YOUR ASSIGNMENT:
In the records that come next, find every line with "solid". Return those lines.

TASK DATA:
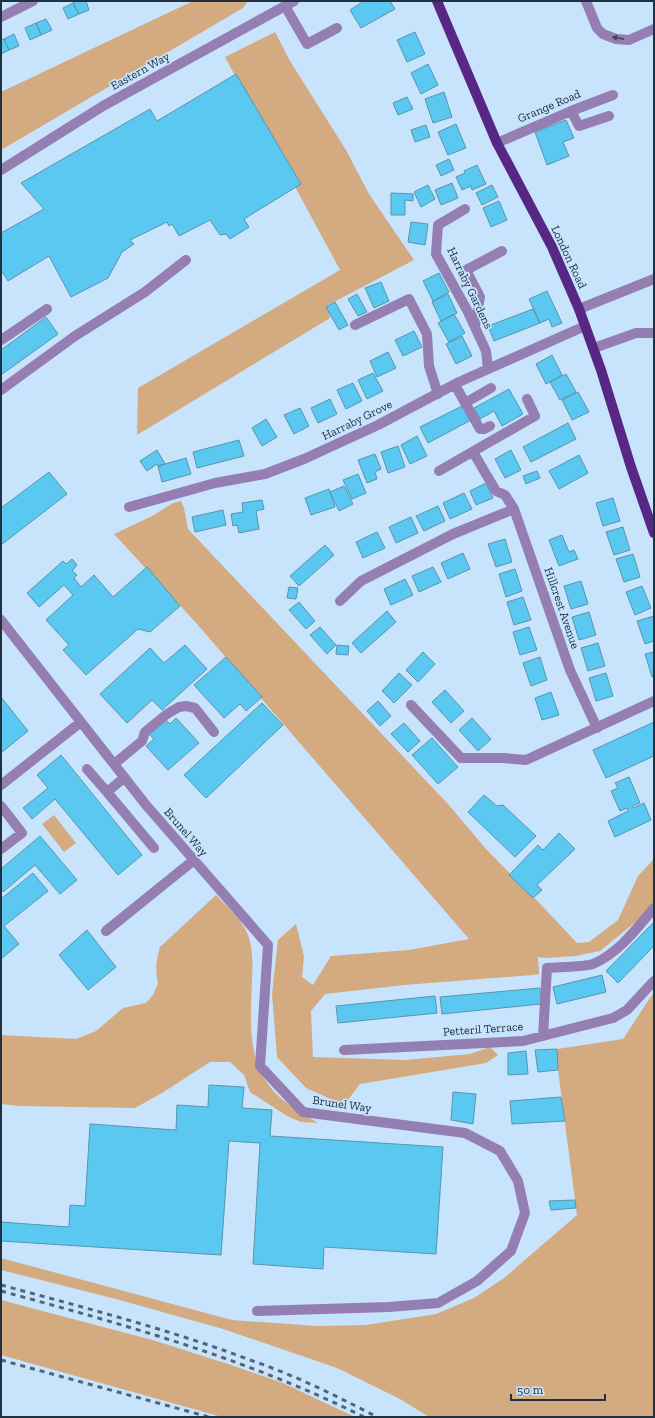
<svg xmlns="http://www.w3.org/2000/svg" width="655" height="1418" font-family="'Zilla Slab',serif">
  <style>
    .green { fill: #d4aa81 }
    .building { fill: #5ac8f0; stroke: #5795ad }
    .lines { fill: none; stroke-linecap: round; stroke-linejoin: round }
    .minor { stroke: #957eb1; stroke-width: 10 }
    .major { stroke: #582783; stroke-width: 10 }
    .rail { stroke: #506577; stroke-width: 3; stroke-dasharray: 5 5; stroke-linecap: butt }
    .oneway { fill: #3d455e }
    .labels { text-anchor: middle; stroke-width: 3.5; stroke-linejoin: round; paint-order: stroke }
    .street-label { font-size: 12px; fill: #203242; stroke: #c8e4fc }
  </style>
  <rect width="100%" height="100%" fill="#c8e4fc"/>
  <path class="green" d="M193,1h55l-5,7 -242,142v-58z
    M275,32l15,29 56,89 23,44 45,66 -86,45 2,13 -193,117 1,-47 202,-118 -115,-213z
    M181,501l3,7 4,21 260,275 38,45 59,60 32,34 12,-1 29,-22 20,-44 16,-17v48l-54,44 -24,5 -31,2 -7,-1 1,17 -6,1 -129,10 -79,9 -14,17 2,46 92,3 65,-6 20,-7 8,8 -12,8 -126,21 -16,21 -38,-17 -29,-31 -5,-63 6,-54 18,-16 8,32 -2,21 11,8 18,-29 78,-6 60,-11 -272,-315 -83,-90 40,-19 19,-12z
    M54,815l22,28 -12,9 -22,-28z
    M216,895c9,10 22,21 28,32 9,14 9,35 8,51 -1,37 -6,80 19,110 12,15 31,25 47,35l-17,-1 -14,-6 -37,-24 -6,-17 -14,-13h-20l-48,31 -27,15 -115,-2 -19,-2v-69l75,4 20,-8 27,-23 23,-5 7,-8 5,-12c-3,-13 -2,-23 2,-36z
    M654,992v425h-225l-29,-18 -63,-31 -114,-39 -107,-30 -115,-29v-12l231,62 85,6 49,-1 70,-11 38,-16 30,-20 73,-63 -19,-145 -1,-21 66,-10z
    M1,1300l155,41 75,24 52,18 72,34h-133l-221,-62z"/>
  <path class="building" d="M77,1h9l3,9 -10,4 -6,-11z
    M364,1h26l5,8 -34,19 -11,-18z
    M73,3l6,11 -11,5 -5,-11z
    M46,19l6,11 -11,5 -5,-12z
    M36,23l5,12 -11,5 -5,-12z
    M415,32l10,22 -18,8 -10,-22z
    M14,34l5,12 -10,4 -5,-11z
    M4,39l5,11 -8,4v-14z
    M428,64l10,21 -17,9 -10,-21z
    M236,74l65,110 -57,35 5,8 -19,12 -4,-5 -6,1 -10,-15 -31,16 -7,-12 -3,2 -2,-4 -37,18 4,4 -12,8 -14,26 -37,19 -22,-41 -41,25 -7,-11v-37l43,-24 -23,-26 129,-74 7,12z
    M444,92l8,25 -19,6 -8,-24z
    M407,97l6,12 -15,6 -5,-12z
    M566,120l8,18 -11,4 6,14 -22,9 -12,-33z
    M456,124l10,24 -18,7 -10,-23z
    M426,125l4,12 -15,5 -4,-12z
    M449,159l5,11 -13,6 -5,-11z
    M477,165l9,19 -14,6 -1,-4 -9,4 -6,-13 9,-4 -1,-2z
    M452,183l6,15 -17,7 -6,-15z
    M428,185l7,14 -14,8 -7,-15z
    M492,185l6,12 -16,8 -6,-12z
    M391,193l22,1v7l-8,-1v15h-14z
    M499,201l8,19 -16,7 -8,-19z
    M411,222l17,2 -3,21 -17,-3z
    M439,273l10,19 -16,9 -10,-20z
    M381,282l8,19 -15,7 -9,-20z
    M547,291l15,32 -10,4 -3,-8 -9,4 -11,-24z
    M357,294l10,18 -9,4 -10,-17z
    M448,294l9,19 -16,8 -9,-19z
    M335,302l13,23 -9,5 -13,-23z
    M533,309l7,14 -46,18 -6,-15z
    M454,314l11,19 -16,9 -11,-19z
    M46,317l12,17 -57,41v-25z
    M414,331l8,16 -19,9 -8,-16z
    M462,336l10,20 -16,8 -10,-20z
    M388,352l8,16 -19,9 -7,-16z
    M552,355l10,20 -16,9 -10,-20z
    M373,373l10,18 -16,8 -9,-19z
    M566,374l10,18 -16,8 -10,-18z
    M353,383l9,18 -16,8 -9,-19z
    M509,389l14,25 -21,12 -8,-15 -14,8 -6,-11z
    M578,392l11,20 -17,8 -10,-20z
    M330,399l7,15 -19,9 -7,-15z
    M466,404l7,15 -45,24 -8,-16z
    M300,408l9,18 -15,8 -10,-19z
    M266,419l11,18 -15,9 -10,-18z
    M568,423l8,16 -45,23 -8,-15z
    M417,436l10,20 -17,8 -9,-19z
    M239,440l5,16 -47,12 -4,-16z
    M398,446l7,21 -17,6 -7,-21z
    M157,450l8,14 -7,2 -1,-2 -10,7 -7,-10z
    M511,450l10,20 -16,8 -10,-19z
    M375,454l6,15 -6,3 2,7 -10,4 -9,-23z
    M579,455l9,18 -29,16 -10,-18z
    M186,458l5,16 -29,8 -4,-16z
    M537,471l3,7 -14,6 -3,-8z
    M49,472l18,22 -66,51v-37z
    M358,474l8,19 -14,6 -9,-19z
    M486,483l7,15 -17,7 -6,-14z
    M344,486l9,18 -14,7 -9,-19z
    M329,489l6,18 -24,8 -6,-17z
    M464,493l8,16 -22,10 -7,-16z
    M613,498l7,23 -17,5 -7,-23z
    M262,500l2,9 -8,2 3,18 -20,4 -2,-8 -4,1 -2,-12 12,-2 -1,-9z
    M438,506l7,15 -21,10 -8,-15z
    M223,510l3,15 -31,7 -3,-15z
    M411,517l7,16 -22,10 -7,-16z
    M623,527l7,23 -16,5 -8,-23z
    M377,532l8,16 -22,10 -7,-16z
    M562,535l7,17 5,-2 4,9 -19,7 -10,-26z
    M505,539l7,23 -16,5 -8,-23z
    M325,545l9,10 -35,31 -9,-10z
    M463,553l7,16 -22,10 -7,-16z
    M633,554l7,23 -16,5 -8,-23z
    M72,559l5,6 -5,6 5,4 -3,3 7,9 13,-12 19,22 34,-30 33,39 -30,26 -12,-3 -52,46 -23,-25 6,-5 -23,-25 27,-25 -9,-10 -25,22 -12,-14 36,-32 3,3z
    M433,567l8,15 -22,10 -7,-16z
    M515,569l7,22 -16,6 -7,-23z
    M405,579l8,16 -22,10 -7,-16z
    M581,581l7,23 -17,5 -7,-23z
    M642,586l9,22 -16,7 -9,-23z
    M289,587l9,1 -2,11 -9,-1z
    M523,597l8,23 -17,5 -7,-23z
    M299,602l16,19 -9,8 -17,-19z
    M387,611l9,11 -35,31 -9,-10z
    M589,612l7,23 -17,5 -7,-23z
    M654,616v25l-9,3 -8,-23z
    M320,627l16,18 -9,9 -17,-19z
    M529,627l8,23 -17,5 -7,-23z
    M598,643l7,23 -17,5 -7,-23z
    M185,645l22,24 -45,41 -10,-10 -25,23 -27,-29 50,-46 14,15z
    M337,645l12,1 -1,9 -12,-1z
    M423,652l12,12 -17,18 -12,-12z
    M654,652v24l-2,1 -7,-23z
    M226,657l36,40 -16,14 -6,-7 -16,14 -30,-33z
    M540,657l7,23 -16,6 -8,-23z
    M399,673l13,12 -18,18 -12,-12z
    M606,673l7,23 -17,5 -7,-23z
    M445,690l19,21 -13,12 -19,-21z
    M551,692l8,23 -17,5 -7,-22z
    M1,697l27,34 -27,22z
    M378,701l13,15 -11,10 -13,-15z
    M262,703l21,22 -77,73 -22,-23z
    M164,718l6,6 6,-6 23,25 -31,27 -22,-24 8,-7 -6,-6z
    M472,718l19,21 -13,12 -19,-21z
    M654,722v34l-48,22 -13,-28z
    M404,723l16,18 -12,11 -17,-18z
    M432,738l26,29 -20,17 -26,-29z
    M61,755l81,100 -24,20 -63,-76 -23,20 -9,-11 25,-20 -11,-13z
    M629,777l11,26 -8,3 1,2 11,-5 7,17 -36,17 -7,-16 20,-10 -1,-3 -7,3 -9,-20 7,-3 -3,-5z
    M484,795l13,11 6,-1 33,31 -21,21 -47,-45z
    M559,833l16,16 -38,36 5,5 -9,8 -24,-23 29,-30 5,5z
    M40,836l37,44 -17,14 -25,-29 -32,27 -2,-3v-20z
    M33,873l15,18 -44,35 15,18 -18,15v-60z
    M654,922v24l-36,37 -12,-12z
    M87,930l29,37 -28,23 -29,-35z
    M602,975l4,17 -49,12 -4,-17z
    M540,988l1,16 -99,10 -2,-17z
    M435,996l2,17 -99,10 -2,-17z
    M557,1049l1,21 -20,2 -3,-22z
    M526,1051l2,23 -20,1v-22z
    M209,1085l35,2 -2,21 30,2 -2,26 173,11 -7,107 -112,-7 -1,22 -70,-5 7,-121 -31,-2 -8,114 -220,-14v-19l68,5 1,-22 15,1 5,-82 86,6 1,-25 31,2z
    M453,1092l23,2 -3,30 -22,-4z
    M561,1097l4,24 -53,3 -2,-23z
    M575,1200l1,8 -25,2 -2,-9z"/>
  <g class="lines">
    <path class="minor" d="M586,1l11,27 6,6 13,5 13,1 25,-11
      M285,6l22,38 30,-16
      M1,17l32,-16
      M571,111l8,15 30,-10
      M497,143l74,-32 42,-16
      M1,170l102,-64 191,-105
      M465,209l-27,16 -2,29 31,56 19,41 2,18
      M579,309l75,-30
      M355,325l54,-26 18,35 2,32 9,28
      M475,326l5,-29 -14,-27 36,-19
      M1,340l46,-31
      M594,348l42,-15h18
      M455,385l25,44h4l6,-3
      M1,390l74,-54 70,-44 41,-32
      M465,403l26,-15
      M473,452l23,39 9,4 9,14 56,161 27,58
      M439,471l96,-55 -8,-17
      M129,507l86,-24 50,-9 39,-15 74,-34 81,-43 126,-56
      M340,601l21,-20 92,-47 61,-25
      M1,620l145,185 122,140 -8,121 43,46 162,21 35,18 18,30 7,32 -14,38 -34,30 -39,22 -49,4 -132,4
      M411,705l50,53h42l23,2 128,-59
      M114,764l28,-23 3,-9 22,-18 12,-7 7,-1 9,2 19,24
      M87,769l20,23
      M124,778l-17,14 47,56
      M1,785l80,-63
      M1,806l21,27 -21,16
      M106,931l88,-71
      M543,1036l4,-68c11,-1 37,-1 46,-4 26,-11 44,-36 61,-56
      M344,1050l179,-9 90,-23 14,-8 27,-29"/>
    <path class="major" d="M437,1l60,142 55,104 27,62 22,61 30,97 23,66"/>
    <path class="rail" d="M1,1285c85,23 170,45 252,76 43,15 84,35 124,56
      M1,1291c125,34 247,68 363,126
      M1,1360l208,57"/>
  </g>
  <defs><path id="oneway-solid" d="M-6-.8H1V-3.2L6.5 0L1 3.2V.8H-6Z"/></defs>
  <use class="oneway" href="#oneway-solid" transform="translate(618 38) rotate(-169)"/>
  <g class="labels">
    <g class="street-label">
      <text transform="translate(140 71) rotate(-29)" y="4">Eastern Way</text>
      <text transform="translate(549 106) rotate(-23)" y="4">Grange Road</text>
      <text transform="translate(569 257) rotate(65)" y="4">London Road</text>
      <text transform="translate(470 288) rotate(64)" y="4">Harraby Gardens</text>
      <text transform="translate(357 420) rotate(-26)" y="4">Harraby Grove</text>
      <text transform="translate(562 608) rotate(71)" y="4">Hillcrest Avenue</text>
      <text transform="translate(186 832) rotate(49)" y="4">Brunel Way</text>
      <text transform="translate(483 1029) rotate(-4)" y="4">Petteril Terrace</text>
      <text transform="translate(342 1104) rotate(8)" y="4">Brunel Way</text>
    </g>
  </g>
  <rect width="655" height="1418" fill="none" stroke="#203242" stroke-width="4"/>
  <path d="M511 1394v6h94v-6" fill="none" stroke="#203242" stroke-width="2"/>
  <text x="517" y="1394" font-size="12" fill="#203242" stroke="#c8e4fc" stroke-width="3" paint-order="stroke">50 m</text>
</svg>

TASK OUTPUT:
  <defs><path id="oneway-solid" d="M-6-.8H1V-3.2L6.5 0L1 3.2V.8H-6Z"/></defs>
  <use class="oneway" href="#oneway-solid" transform="translate(618 38) rotate(-169)"/>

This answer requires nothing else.